Read the report.
CHARLESTON, W.Va. -- Absentee corporations still control much of West Virginia's land, according to an updated examination of landownership released Monday by two public interest groups.
Twenty-five companies own nearly 18 percent of the state's roughly 13 million private acres, according to the report produced by the West Virginia Center on Budget and Policy and the American Friends Service Committee.
In six counties, the top 10 landowners hold more than half of the private land. Five of those six -- Wyoming, McDowell, Logan, Mingo and Boone -- are in the state's southern coalfields.
Wyoming County had the highest concentration of landownership, with more than three-quarters of the private acres controlled by its top 10 owners. The top 10 landowners controlled 63 percent of the land in McDowell County, 61 percent in both Logan and Webster counties, 59 percent in Boone County and 54 percent in Mingo County.
None of the state's top 10 private landowners is headquartered in West Virginia.
"Absentee land ownership is a major thread that runs through our state's history," said report co-author Beth Spence, coalfield specialist with the American Friends Service Committee. "Like those who studied this issue before us, we believe that knowing who owns West Virginia's land and mineral resources can help us make good decisions about the state's economic future and well-being."
Spence and other researchers reviewed property records from around the state to revisit the landmark 1974 series by then-Huntington Herald-Dispatch reporter Tom Miller, "Who Owns West Virginia?"
Miller confirmed that vast acreage was controlled by a handful of mostly out-of-state energy and land companies. Miller started his series by stating he had found that, "Absentee landlords own or control at least two-thirds of the privately held land in West Virginia." A later report by the Appalachian Land Ownership Task Force generally confirmed those findings.
The new report concluded that West Virginia is at least partly "a state in transition." Land ownership appears at least somewhat less concentrated than it was four decades ago.
Miller found that just two dozen corporations -- all directly or indirectly tied to mineral industries -- owned one-third of the state's private acreage. The new report said that the top 25 private owners controlled 17.6 percent of the state's private land.
Authors of the new report said that they weren't sure how to explain that difference, but said it was likely a combination of actual decline in concentrated ownership and some differences between the methods used in the different investigations.

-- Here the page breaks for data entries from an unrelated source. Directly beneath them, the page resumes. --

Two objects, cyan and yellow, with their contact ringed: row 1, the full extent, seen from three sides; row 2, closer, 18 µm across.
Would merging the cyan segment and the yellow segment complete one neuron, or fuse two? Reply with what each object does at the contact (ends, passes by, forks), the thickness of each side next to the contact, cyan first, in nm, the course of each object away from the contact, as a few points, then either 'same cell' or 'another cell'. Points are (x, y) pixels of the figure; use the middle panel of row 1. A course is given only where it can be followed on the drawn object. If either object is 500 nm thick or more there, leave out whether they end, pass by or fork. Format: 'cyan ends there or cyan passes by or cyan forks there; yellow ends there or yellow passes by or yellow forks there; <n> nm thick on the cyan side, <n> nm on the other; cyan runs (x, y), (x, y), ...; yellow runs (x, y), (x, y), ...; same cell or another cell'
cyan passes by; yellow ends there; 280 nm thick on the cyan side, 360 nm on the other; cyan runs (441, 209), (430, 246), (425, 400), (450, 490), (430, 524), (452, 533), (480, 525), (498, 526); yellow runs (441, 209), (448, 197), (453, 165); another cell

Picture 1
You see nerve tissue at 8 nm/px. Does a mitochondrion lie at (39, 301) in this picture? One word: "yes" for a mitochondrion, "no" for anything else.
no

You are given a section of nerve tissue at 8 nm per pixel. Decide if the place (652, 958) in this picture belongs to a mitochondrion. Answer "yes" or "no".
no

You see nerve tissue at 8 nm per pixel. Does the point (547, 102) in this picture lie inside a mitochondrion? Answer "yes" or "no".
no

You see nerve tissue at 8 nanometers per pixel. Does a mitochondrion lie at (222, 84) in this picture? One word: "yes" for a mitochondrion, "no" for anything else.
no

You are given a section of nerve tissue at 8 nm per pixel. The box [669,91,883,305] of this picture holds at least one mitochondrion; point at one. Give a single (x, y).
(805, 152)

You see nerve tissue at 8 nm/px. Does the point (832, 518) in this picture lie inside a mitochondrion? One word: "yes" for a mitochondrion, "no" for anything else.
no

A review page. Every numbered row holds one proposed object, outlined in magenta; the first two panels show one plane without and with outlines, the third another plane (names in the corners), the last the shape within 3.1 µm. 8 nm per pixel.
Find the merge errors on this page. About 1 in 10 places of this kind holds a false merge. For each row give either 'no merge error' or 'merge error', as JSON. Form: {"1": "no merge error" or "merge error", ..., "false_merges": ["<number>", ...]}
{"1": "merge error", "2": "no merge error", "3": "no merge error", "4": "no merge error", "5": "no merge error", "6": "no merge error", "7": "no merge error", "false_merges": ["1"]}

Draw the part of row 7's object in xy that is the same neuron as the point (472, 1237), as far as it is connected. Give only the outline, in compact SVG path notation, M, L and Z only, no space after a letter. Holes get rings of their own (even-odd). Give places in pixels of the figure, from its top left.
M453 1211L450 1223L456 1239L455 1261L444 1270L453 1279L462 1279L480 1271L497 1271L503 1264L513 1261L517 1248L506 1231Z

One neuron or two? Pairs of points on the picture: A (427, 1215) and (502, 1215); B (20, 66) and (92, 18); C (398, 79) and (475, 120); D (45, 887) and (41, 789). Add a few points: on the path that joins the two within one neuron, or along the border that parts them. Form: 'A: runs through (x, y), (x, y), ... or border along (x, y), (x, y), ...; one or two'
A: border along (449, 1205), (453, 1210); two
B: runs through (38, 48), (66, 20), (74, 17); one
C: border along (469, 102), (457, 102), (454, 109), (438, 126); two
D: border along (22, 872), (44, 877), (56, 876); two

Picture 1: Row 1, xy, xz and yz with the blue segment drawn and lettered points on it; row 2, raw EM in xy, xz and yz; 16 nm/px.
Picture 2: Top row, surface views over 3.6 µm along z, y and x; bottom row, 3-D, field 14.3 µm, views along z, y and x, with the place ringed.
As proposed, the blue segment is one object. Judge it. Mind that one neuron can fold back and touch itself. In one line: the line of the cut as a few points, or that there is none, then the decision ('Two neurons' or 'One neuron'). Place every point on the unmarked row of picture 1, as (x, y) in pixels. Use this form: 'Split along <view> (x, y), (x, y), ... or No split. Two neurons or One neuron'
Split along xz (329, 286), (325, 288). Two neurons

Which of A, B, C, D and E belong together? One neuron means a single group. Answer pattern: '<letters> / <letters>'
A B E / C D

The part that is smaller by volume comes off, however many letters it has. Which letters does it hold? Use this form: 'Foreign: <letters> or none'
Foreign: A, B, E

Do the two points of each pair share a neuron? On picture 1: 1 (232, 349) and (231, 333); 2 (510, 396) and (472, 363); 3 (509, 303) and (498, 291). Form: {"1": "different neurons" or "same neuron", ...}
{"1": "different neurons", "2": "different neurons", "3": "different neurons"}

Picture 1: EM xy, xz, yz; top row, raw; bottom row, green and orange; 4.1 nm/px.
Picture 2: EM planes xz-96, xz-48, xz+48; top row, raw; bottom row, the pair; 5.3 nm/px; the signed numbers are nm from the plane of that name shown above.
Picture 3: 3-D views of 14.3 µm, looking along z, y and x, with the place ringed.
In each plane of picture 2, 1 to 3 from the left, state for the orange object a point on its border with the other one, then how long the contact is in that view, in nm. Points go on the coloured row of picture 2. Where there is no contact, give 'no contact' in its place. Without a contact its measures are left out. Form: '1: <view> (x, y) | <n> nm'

The new report also explained, "While much of the state's private land is still owned by large, mainly absentee corporations, the list of top ten owners -- once dominated by energy, land-holding and paper companies -- now includes major timber management concerns, which are in essence money-managers for investors."
North Carolina-based Heartwood Forestland Fund, a timberland investment company that owns more than 500,000 acres in 31 counties, is West Virginia's largest landowner.